== Input material ==
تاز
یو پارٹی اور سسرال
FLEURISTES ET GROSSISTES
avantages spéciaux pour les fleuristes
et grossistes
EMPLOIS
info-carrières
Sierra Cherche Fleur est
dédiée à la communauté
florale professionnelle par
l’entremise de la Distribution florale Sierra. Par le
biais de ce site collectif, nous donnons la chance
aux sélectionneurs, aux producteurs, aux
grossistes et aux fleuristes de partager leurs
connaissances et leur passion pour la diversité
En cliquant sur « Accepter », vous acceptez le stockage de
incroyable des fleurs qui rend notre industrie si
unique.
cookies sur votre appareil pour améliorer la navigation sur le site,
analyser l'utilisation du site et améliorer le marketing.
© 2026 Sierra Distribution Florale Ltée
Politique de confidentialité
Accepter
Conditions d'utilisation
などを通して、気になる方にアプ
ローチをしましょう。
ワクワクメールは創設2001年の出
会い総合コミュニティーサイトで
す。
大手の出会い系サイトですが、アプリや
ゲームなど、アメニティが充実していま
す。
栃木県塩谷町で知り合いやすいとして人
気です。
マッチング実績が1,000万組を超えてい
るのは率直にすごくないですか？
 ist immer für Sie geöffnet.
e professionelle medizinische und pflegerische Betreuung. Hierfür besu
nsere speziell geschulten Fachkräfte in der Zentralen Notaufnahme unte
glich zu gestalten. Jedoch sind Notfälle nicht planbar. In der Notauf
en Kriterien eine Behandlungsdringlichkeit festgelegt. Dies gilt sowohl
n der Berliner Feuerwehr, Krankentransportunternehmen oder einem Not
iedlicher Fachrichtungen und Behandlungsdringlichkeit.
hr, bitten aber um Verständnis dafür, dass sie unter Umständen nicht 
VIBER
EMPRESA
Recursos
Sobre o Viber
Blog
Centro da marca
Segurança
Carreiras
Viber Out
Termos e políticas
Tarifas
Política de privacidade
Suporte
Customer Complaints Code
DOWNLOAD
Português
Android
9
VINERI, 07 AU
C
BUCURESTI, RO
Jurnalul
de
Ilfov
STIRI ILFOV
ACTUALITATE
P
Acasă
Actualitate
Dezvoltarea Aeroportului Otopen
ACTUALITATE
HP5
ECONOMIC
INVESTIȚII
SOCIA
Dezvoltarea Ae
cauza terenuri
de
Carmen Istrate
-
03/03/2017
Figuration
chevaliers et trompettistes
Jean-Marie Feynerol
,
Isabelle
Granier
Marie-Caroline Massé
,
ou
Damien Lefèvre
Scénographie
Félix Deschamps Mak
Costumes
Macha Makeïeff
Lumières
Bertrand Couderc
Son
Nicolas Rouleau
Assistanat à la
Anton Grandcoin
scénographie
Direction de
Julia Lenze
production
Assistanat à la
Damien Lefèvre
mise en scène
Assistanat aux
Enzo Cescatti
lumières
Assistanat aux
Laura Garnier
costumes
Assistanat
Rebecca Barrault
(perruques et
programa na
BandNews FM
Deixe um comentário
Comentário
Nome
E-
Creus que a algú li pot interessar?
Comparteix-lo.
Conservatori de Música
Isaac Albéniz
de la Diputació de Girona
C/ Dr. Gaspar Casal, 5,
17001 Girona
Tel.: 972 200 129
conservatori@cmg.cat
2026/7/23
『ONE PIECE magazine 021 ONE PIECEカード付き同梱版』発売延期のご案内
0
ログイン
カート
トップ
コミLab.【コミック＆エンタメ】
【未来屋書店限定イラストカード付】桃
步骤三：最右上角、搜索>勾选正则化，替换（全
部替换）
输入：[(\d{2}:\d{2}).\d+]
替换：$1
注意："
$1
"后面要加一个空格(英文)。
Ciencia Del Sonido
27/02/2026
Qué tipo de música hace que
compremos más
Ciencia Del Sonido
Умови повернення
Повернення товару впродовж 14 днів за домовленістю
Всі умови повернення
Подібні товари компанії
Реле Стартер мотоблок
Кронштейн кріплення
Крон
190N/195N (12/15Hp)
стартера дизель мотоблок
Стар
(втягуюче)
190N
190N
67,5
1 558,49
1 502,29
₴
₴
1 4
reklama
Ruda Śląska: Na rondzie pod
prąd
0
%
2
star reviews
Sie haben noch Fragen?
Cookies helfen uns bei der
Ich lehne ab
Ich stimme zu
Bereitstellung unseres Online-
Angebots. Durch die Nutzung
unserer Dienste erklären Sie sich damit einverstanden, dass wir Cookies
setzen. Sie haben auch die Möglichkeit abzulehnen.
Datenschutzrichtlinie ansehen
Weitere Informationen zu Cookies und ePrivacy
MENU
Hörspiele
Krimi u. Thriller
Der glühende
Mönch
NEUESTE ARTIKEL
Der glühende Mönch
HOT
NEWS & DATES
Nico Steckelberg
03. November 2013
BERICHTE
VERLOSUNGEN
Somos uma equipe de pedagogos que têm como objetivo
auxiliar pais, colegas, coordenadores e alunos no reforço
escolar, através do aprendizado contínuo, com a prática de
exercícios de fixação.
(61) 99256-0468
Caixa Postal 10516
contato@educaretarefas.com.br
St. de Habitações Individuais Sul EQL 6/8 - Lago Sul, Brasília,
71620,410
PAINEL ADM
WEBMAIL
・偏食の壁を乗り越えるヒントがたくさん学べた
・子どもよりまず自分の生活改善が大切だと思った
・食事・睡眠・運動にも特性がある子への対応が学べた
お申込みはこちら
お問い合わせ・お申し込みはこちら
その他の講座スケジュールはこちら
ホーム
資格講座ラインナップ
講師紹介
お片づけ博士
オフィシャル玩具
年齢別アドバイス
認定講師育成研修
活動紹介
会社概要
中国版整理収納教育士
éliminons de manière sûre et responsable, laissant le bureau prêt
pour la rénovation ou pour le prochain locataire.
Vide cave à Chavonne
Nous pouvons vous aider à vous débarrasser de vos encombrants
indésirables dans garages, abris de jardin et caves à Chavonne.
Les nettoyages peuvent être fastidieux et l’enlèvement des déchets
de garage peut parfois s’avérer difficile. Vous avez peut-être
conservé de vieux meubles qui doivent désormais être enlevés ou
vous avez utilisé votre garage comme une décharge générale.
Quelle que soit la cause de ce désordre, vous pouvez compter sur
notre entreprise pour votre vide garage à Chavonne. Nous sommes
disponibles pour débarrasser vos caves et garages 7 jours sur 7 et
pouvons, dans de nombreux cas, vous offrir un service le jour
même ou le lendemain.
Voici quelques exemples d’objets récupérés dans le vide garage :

== Prompt ==
Among the entries above, identify all lines with "Girona" and copy them.

== Exercise solution ==
de la Diputació de Girona
17001 Girona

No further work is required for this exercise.